I like this piece not simply because the author of the book seemed to see at least some value in it, but also because, while Barber’s book is not theology (or at least not easily classified as theology), it throws light on important aspect of the relationship between theology and anthropology. Barber’s book points to a virtuality in Christianity that runs towards multiplicity and  immanence. Needless to say, this is not a universal theological vision. This is an important point because there seems to be a big push as of late to take up Joel Robbins challenge regarding the relationships between theology and anthropology. There are several pieces in the pipeline suggesting that anthropology would do well to take up theology as offering useful insights.

The problem with this is that theology tends to be monological, and while it would be going too far to say that anthropology is solely about human difference, that certainly is one of the poles that gives shape to the field. If we take up theology as having insights for different aspects of human behavior, then that pole collapses we end up trying to explain a variable with a universal, which is analytically misguided. (More about this if/when those pieces come out – beating up unpublished works seems at once bad cricket and too much inside baseball).

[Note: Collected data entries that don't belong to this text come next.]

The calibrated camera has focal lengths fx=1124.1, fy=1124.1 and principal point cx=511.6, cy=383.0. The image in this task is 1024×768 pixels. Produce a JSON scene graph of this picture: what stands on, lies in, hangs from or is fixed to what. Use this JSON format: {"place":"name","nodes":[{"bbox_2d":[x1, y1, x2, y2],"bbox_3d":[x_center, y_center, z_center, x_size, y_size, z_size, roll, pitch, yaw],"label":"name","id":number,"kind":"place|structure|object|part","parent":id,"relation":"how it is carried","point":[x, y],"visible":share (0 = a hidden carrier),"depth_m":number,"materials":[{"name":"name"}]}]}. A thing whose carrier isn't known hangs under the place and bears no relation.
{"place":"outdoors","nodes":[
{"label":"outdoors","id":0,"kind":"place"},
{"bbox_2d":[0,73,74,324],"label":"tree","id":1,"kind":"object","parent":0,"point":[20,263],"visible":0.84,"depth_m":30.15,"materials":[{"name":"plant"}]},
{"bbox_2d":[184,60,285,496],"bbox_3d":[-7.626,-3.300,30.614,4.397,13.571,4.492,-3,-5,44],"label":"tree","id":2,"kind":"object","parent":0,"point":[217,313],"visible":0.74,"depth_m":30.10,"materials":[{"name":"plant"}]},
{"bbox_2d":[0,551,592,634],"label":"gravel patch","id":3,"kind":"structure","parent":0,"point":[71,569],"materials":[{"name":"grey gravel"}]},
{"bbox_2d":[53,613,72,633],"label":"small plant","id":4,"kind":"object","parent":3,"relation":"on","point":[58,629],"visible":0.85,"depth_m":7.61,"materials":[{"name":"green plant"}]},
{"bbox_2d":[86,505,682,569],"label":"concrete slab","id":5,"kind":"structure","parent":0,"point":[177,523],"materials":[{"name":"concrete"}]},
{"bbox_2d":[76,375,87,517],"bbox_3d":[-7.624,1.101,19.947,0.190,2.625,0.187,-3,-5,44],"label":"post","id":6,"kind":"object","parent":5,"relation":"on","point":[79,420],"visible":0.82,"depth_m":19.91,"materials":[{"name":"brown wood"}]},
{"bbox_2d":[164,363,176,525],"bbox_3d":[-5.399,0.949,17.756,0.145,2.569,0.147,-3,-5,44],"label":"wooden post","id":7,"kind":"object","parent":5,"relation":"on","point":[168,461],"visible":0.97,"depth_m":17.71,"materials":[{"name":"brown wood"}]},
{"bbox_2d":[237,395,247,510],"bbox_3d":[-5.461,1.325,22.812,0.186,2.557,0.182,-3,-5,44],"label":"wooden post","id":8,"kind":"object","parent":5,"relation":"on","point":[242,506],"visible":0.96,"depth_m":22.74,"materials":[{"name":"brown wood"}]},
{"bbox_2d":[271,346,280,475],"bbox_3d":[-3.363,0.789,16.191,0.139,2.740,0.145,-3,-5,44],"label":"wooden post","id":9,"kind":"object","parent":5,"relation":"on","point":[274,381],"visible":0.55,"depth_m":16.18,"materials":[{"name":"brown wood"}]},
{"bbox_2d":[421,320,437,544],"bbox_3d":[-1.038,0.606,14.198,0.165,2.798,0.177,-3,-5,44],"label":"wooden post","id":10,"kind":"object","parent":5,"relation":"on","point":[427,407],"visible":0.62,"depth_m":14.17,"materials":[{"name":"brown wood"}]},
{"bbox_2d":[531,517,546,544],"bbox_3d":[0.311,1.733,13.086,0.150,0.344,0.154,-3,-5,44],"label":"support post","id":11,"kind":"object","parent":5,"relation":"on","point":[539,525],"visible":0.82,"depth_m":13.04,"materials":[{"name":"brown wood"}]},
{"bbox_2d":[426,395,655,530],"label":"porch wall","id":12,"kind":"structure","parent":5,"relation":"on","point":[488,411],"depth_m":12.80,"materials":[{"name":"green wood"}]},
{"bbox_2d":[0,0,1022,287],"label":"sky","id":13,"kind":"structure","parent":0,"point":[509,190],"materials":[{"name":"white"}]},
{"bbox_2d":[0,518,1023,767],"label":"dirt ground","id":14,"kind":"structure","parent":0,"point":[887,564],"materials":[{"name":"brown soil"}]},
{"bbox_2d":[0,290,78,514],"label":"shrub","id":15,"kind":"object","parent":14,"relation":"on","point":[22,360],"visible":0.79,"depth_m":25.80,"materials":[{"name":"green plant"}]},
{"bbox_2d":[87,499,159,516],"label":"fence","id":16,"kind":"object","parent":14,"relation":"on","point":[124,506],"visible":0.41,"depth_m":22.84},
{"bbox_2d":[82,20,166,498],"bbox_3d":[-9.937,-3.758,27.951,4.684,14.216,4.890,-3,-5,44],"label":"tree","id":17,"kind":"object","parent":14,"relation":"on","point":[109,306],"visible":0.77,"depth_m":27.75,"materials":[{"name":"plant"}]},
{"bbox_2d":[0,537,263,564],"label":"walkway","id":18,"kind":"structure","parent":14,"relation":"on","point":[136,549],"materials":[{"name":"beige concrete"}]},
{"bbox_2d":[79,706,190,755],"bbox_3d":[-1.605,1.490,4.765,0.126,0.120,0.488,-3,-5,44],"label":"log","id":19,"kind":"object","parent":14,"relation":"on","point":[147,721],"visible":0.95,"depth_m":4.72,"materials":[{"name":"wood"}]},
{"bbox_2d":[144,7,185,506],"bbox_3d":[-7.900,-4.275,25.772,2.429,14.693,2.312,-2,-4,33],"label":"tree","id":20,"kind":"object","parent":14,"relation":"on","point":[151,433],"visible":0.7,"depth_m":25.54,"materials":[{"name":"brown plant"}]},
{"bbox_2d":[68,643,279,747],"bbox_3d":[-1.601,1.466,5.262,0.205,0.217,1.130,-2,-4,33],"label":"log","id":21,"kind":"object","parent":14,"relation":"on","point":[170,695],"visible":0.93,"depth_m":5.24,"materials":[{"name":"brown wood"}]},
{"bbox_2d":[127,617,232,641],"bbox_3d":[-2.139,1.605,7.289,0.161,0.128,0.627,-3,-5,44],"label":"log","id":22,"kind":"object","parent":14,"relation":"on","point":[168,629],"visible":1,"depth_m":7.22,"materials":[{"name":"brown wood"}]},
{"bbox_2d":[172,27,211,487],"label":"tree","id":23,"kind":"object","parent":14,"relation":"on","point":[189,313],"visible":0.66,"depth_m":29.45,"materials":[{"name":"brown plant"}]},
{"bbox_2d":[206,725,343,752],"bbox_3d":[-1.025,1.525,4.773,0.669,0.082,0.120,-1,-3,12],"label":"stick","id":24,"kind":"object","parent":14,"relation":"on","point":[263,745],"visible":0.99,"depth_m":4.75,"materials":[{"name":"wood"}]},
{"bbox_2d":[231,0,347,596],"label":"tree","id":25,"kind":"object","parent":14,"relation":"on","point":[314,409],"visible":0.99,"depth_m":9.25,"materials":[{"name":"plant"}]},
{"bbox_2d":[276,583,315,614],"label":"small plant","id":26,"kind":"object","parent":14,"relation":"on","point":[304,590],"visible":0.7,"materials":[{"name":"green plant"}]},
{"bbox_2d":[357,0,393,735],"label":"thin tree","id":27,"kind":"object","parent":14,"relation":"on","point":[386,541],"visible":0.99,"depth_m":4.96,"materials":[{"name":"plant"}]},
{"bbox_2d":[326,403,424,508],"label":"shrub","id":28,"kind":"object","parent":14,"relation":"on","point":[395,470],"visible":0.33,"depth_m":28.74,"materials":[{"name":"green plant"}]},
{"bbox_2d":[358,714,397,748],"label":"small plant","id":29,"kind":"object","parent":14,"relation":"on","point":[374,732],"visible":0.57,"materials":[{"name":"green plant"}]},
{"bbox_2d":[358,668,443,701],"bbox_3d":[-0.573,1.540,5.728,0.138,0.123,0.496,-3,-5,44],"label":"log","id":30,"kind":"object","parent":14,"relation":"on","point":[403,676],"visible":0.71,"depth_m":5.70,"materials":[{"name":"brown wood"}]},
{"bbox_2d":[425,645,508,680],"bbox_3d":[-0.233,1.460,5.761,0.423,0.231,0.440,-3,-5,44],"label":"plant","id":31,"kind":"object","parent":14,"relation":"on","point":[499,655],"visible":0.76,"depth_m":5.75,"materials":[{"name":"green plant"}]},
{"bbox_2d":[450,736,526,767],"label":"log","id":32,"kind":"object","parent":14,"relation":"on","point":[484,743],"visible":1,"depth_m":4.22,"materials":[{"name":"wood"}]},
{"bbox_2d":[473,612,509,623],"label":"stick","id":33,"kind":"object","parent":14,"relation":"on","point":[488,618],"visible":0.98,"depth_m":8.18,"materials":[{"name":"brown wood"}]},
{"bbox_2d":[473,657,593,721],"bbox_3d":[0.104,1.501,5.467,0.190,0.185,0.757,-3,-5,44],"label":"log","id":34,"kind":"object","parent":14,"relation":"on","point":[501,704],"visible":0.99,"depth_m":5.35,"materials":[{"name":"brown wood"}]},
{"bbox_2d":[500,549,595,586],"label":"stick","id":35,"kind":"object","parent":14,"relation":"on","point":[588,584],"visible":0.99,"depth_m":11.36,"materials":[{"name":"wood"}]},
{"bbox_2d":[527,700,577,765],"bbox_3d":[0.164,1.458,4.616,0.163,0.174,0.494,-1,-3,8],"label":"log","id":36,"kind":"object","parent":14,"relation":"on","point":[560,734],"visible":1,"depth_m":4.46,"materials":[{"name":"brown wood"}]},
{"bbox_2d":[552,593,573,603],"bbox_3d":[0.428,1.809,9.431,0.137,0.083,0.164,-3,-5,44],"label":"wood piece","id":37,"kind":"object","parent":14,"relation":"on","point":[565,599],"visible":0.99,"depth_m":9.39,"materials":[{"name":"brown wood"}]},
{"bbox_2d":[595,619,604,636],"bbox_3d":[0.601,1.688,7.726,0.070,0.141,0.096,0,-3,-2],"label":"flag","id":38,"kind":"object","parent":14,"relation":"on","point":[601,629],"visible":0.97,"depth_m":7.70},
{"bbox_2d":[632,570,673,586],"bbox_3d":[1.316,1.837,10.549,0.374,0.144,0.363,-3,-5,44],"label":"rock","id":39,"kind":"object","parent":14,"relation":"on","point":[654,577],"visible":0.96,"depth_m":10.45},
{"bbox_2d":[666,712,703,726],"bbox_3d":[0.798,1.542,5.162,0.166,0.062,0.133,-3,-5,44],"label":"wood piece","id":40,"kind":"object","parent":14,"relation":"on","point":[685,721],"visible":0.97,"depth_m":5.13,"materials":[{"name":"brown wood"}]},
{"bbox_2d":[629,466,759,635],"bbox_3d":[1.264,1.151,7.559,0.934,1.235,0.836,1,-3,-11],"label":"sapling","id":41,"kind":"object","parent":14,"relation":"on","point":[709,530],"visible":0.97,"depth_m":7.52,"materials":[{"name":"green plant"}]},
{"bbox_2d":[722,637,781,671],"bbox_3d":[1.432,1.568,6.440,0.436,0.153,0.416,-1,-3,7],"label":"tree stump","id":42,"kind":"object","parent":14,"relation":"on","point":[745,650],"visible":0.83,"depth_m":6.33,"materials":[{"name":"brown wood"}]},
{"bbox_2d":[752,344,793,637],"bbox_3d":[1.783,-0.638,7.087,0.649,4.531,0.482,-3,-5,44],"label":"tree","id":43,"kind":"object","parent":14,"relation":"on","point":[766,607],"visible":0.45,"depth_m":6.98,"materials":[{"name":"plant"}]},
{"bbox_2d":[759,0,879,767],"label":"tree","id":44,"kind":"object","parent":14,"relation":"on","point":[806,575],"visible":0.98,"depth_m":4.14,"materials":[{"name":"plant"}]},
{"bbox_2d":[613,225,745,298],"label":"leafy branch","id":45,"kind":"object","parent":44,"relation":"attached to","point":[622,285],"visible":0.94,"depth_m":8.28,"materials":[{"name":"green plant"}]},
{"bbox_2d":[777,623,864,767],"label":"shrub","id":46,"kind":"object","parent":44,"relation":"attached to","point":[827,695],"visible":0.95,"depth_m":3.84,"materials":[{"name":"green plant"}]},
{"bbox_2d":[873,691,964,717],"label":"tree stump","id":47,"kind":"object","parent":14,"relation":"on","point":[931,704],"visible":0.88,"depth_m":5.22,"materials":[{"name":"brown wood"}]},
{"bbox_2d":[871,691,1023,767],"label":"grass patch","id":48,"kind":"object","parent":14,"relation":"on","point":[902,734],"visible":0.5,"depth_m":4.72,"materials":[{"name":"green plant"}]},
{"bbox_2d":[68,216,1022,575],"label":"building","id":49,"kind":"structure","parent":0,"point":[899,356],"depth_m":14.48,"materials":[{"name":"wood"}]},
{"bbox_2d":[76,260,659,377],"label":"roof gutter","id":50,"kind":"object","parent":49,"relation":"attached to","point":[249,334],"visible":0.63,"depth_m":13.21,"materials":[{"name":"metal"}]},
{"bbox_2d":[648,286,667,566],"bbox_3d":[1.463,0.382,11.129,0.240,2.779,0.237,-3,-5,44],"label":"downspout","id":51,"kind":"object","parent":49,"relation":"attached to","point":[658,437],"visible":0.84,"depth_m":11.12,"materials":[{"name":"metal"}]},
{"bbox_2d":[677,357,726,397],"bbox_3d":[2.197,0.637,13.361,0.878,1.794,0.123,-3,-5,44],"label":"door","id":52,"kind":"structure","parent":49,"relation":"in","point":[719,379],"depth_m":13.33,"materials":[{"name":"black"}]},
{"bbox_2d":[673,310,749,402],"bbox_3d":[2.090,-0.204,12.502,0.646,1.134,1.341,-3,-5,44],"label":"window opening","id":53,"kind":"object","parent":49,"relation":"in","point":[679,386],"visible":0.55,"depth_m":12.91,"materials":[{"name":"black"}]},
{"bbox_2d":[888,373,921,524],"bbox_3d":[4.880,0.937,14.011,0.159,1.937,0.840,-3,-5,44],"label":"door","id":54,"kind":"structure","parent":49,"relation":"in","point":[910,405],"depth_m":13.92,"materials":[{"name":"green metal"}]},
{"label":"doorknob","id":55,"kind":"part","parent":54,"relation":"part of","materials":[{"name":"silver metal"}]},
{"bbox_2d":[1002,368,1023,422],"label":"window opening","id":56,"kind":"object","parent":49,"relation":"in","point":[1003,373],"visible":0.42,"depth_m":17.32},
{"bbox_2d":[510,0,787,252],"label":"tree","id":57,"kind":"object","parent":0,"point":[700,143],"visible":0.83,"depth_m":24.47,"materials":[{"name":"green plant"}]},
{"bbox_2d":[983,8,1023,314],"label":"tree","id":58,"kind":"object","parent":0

Now, this isn’t a problem with all theology – in my (limited) free time I’ve been working through Amos Yong’s In the Days of Caesar. What strikes me about the book so far is not just his use of anthropological material on Pentecostalism to craft theology – which is interesting enough – but also the fact that it is a theology that prizes variation and difference, not just in human formations but in divine action as well. While I am no proponent of privileging theological framings over social science ones, it strikes me that this is the kind of theological thought that could really be engaged with in a productive manner; and this is a thought I could probably not have formulated clearly without the Barber book.